The Old King’s Highway chapter of the Daughters of the American Revolution recently invited me to speak at their meeting. I always enjoy visiting with members of the D.A.R. Not only are they nice people, they’re one of the few organizations that focus on history. Because the Old King’s Highway chapter is in Florida, they asked me to talk about Light a Distant Fire, my novel about Osceola and the Second Seminole War, 1835 to 1842.
When mulling over what aspect of a novel about Florida history to focus on I was reminded of something that sage, Bette Midler, once said: “I never know how much of what I say is true.” Here’s a more-or-less version of my talk on the confluence of truth and fiction.

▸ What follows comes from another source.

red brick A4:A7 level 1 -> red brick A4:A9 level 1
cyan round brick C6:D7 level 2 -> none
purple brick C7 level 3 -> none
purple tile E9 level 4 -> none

I started by telling about the time I was speaking to a high school class and told the students I write historical fiction. I went on to say that since fiction means something untrue, I basically tell lies for a living. I was describing in some detail the need for accuracy when writing about historical events when a kid raised his hand. I made the mistake of calling on him.

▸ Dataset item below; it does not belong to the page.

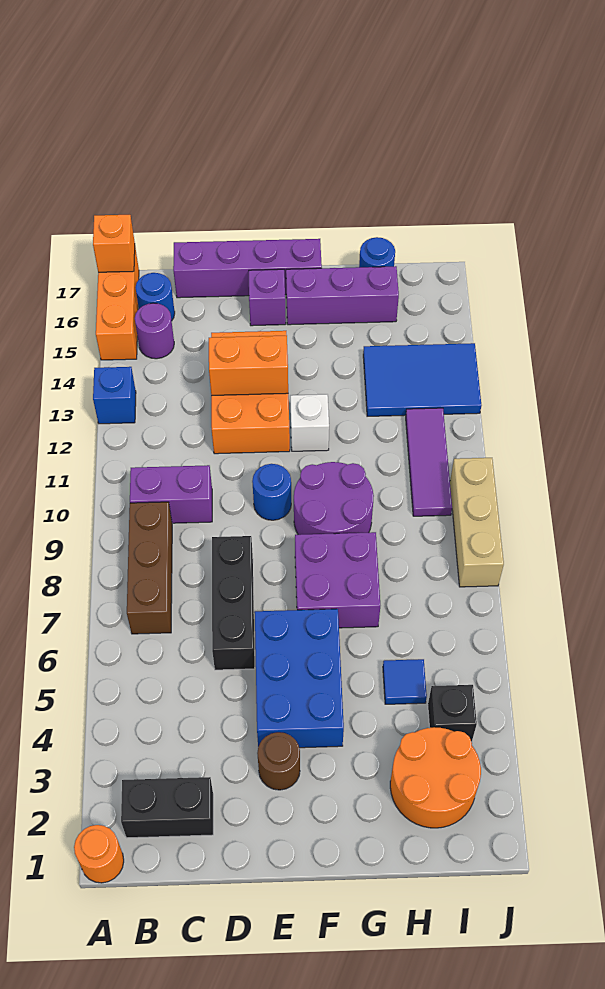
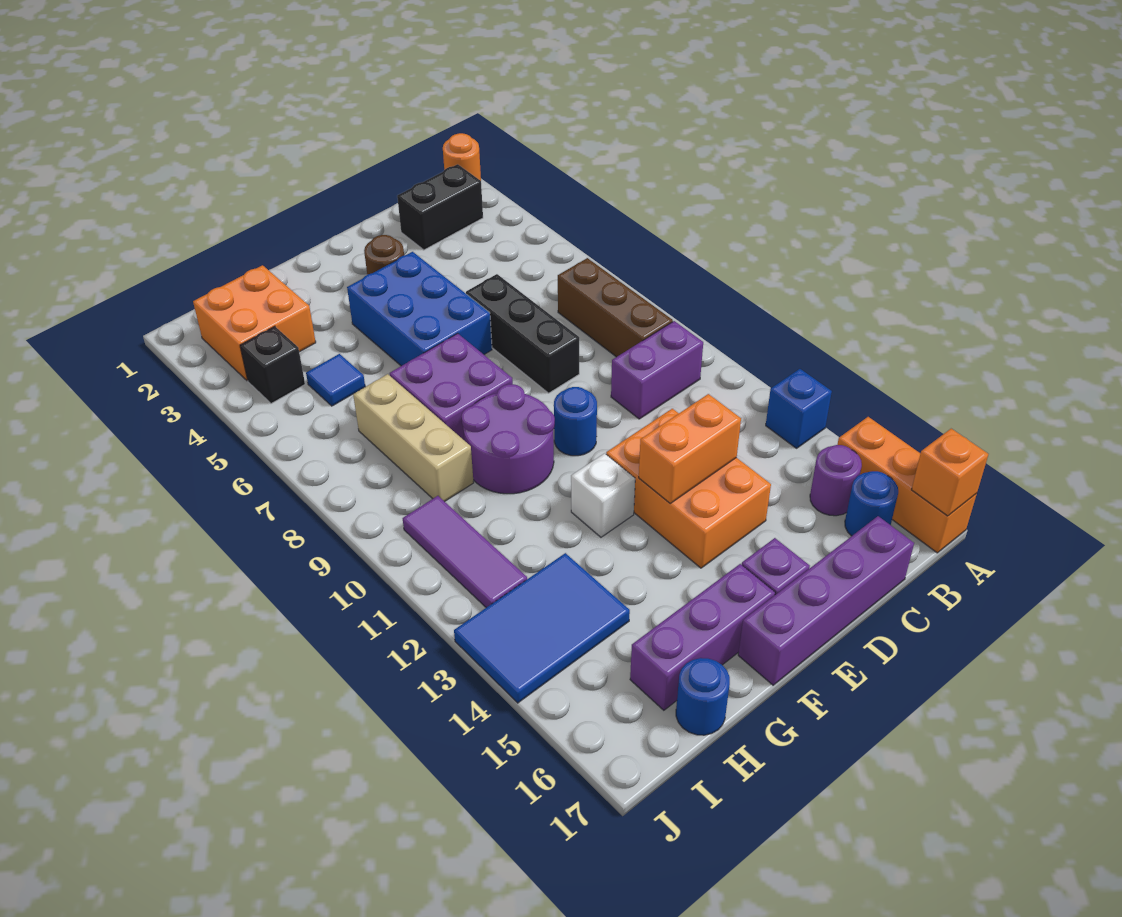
orange round brick H2:I3 level 1 -> orange brick H2:I3 level 1
tan brick J8:J10 level 1 -> tan brick H7:H9 level 1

“What difference does it make if you’re accurate,” he asked, “if you’re only lying anyway?”
I hemmed, hawed, and said that the whole point of lying is not to get caught, which means one has to make the lies consistent and plausible.
Here’s the secret to knowing what’s true and what’s not in Light a Distant Fire and all my other novels: The preposterous and unbelievable is probably true. The mundane, I make up.
Tampa, Florida, may also embellish the truth when it comes to their piratical past, but the painting pictured above is in the “Art of Piracy” exhibit in Tampa’s History Center. Pirates and other riff-raff are important in one scene in FIRE.
In 1820, Florida’s Gulf Coast was a hive of scum and villainy. The high stakes gambling game for the smugglers, slavers, U.S. army deserters, pirates, privateers, and fugitives from justice was Keno. Cardboard for the Keno cards, by the way, was developed © 1817. Nickels as ante were non-existent, but dimes had been around since 1790.
I couldn’t help but have Osceola, (in the photo above) his friend Alligator, and an African ally named Aurey’s Black stop by to watch. The irony of Keno’s resemblance to the game much later played in Seminole bingo halls was too much to resist.
Juan Caballo, aka John Horse.
Seminole attire reminds me of another event too preposterous to make up. The war leader Wild Cat, his Black lieutenant John Horse, and a raiding party ambushed a troupe of Shakespearean players near St. Augustine. They killed the unfortunate actors and made off with eighteen trunks of Elizabethan costumes. I imagined them trying to put on the tight trunk hose and showing up at subsequent treaty talks dressed as Hamlet and entourage.
The Second Seminole War, to my knowledge, was the only conflict with Indians in which the U.S. Navy and Marines participated. And… the Navy was integrated, “like the keys on a piano-forte,” as they were described. I found an Army manual from the 1830’s in the U.S. Naval Academy’s wonderful Nimitz Library. It was about building pontoon bridges for Florida’s swamp warfare, a technology made possible by Charles Goodyear’s development of the vulcanization process for rubber in 1831.
Speaking of the Marines, meet Colonel Ichabod Crane of the U.S. Marine Corps. I expected objections to the literary indulgence of naming a character that, and I got them. However, Col. Ichabod Bennett Crane did participate in the Seminole War and is another example of the stuff-I-wouldn’t-think-to-make-up. He lived in Tarrytown, NY, and was a contemporary of Washington Irving. There’s no proof that Irving named his famous character after him, but what are the odds?.
One example of preposterousness that I forgot to mention to the D.A.R. is Chief Micanopy. By all accounts, Micanopy carried a lot of extra pounds. He also believed he had the power of invisibility in battle; but there was a catch. He was invisible, but his clothes weren’t, so he had to go into battle naked. That was an interesting scene to describe.
Here’s what John Randolph of Roanoke said about Florida in the early part of the 19th century: “It is a land of swamps, of quagmires, of frogs, and alligators and mosquitoes! A man, sir, would not immigrate into Florida. No sir! A man would not immigrate into Florida… not from hell itself!”
I, however, still think of south Florida as home, even though I’ve lived in Yankee country for the past 40 years. Osceola has been my hero since we studied Florida state history in fourth grade (yes, they taught history in grade school in the good old days). I’ve always been proud of the fact that Florida’s Indians never surrendered or signed a peace treaty. It only just now occurs to me that writing Light a Distant Fire was an homage to Osceola. It was a way to thank him for giving me a role model of courage in the face of over-whelming odds and extreme adversity.